Conclusions and Relevance

Among patients with hypoxemia after cardiac surgery, the use of an intensive vs a moderate alveolar recruitment strategy resulted in less severe pulmonary complications while in the hospital.

Trial Registration

clinicaltrials.gov Identifier: NCT01502332.

Recruitment maneuvers in patients undergoing thoracic surgery: a meta-analysis.

Hu MC, Yang YL, Chen TT, Chen JT, Tiong TY, Tam KW. Recruitment maneuvers in patients undergoing thoracic surgery: a meta-analysis. Gen Thorac Cardiovasc Surg. 2021;69(12):1553-1559. doi:10.1007/s11748-021-01673-7



OBJECTIVE

Pulmonary atelectasis is a common postoperative complication that may lead to intrapulmonary shunt, refractory hypoxemia, and respiratory distress. Recruitment maneuvers may relieve pulmonary atelectasis in patients undergoing thoracic surgery. This meta-analysis of randomized controlled trials (RCTs) is to evaluate the effectiveness and safety of recruitment maneuvers in patients undergoing thoracic surgery.

METHODS

We performed a literature search on the PubMed, Embase, and Cochrane Library databases and the ClinicalTrials.gov registry for trials published before April 2021. We investigated postoperative pulmonary atelectasis incidence, intrapulmonary shunt fraction, static lung compliance, and mean arterial pressure.

RESULTS

Six RCTs involving 526 patients were reviewed.
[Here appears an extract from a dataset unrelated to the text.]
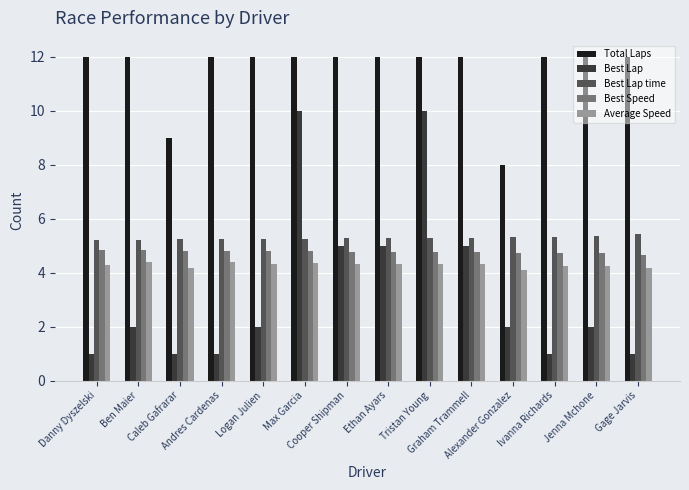

Rank the series by their maximum value, from lowest to highest.

Average Speed, Best Speed, Best Lap time, Best Lap, Total Laps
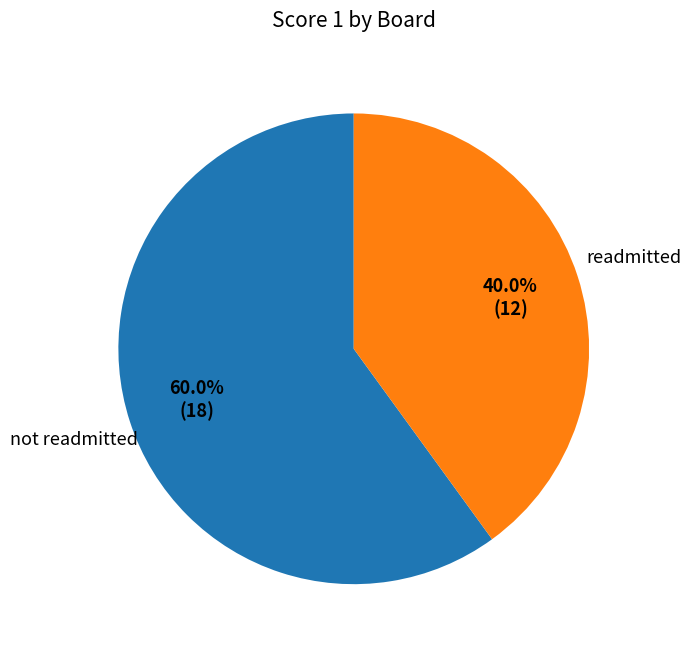

Is there any slice that represents more than half of the pie?

Yes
Patients receiving a recruitment maneuver exhibited a significant decrease in intrapulmonary shunt fraction [weighted mean difference (WMD) - 0.02, 95% CI - 0.03 to - 0.01], improved static lung compliance (WMD 2.16; 95% CI 1.14-3.18), and PaO2/FIO2 ratio (WMD 31.31; 95% CI 12.11-50.52) without a significant difference in mean arterial pressure (WMD - 0.64; 95% CI - 4.92 to 3.64). The incidence pulmonary atelectasis favored recruitment maneuver group, but was not statistically significant (RR 0.55; 95% CI 0.27-1.12).

CONCLUSIONS

Recruitment maneuvers may be a viable treatment for reducing intra-pulmonary shunt and improving static lung compliance and PaO2/FIO2 ratio without the disturbance of hemodynamics in patients undergoing thoracic surgery.